- Directed by: Paul Shapiro Melissa Franklin Robi Blumenstein Jordon Hale Ricky Clark Celia Merkur Kimmie Jensen Andy File Marilyn Becker
- Produced by: Pen Densham John Watson
- Cinematography: Robert C. New
- Production company: Insight Productions
- Distributed by: Harry Smith & Sons
- Release date: October 1973 (US);
- Running time: 13 minutes
- Country: Canada
- Language: English

= Life Times Nine =

Life Times Nine is a Canadian short film, which was released in 1973. Produced by Insight Productions in conjunction with a group of nine students from Toronto, Ontario's SEED Alternative School, the film's concept was for each student to produce and direct their own short film on the concept of life. The filmmakers were Paul Shapiro, Melissa Franklin, Robi Blumenstein, Jordon Hale, Ricky Clark, Celia Merkur, Kimmie Jensen, Andy File and Marilyn Becker.

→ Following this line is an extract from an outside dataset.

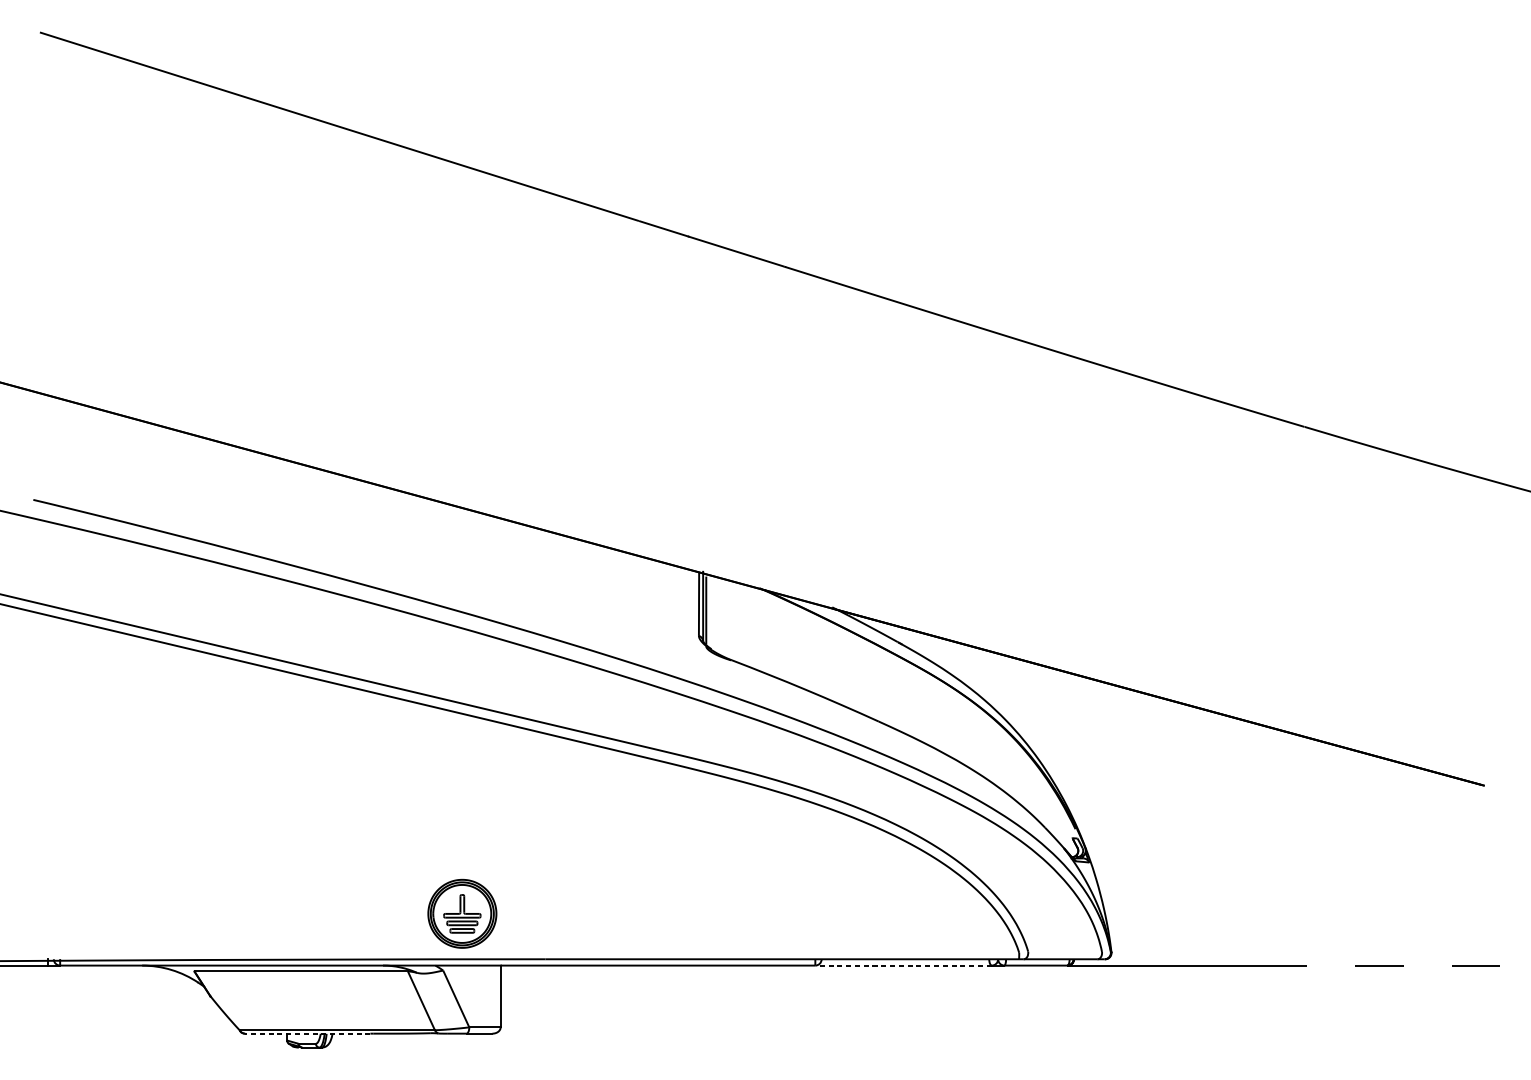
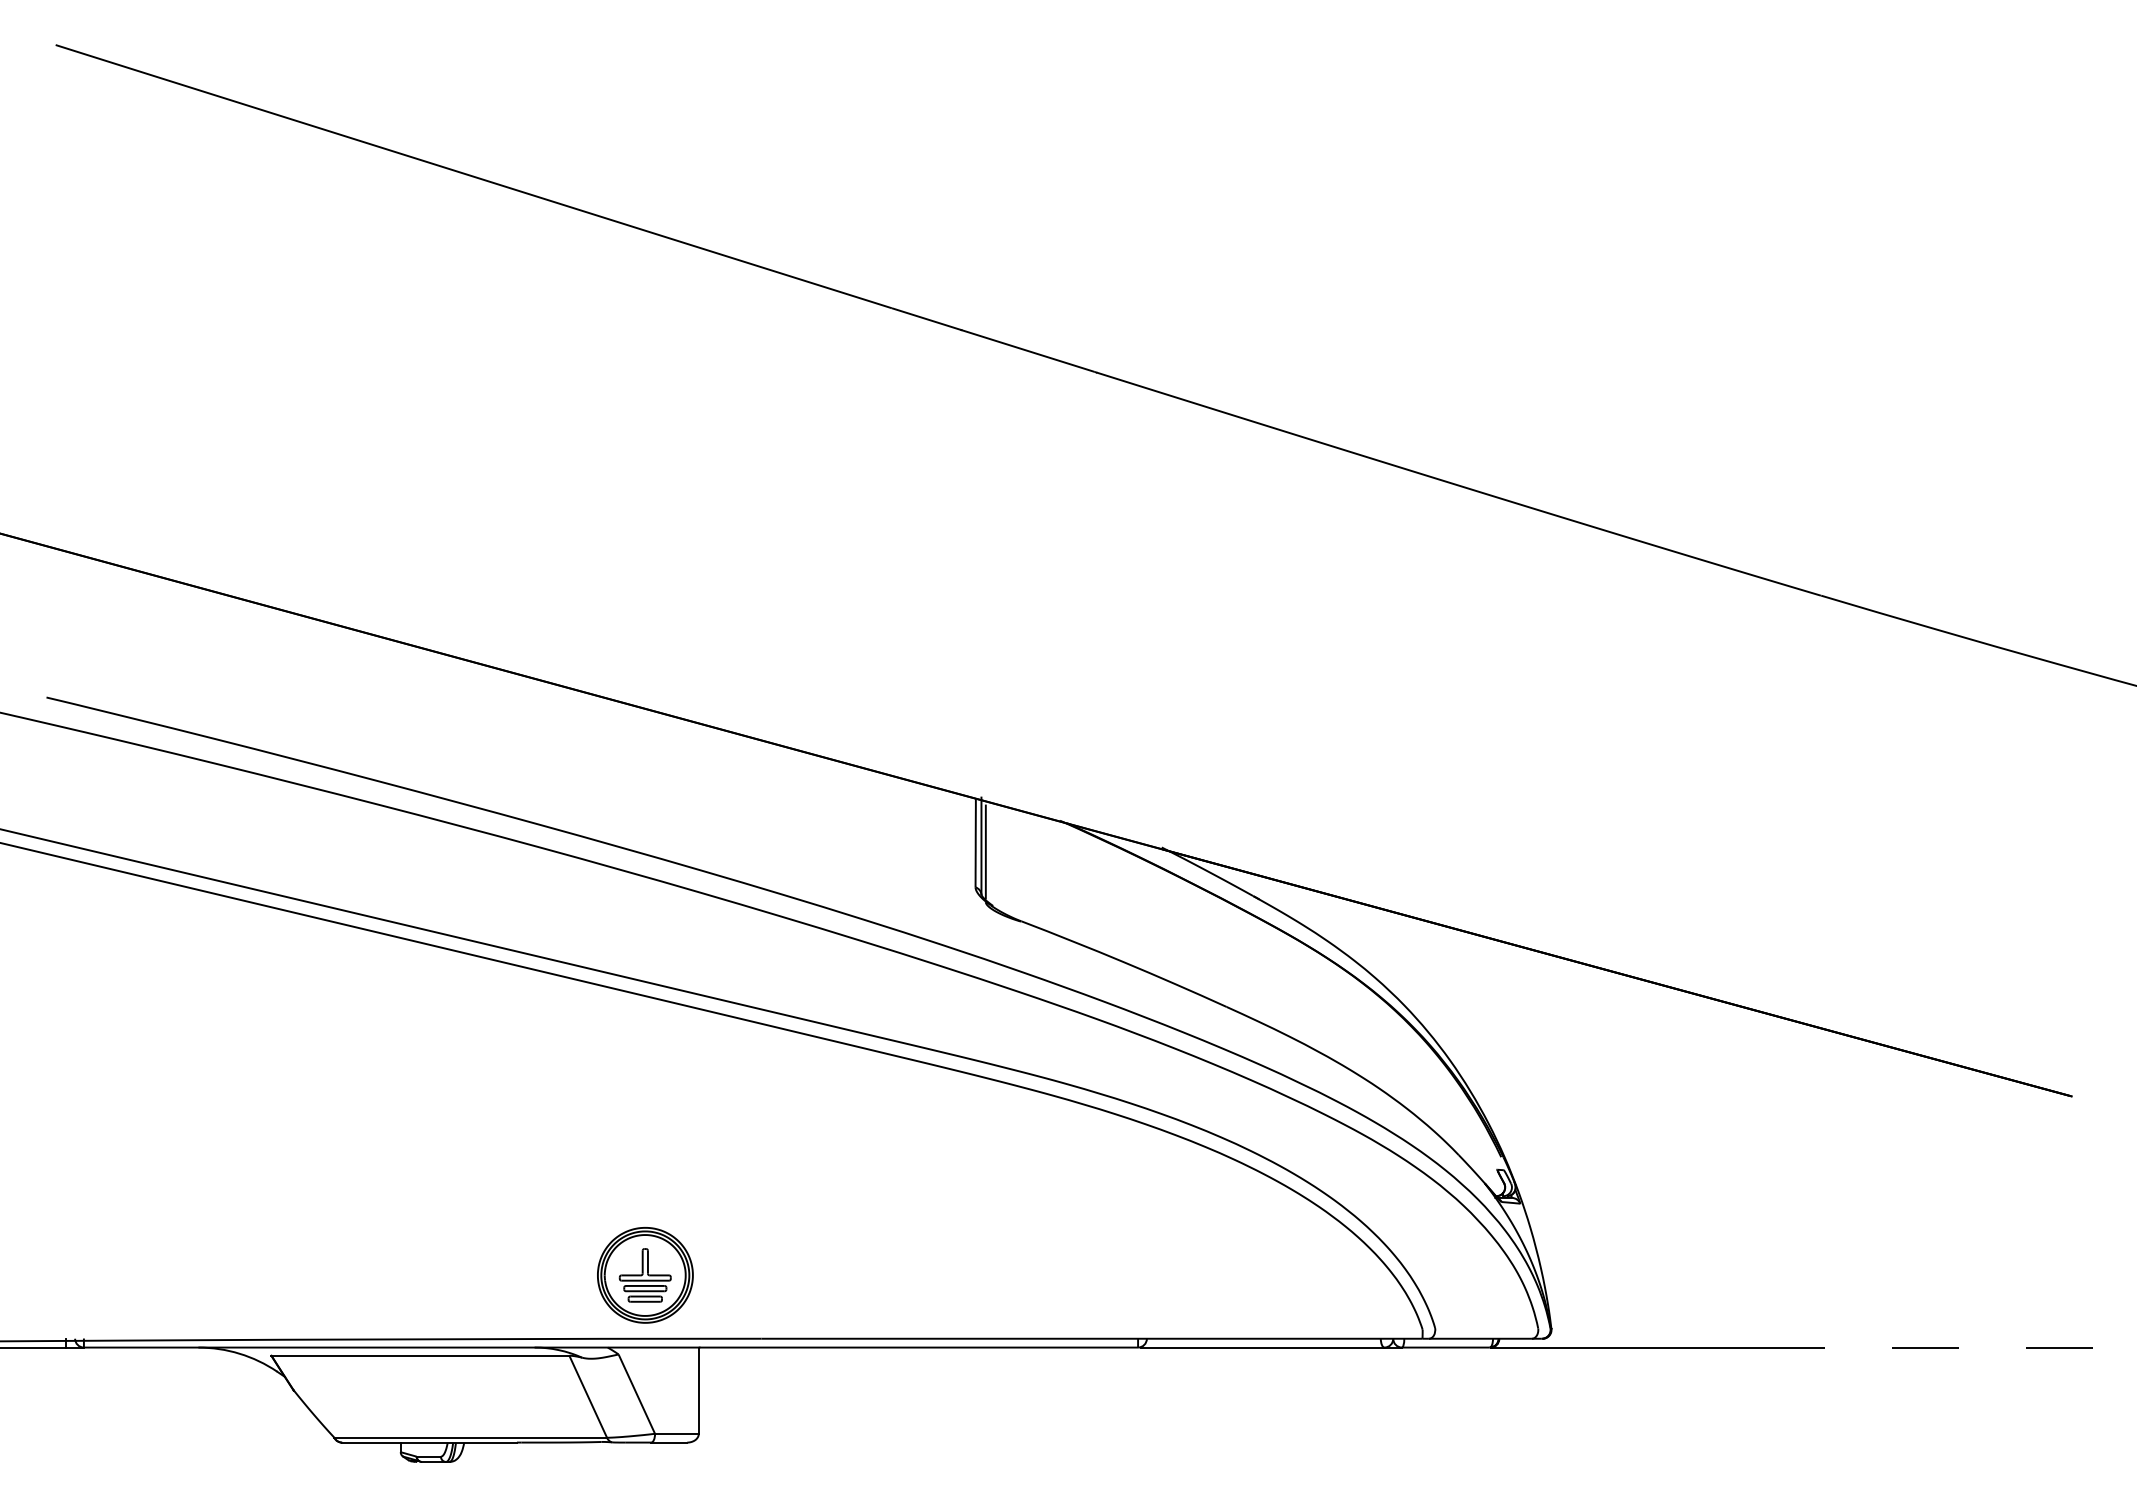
line: (904, 965) -> (1262, 1347), dashed -> solid
line: (307, 1033) -> (429, 1442), dashed -> solid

The film received an Academy Award nomination for the Best Live Action Short Film in 1974. The federal government of Canada provided the company with a $5,000 grant to ensure that all nine of the student directors were able to travel to Los Angeles to attend the ceremony. Their trip included an invitation from Mel Brooks to visit the set of Young Frankenstein. A journalist also mistook producer John Watson for Paul McCartney and begged him for an interview.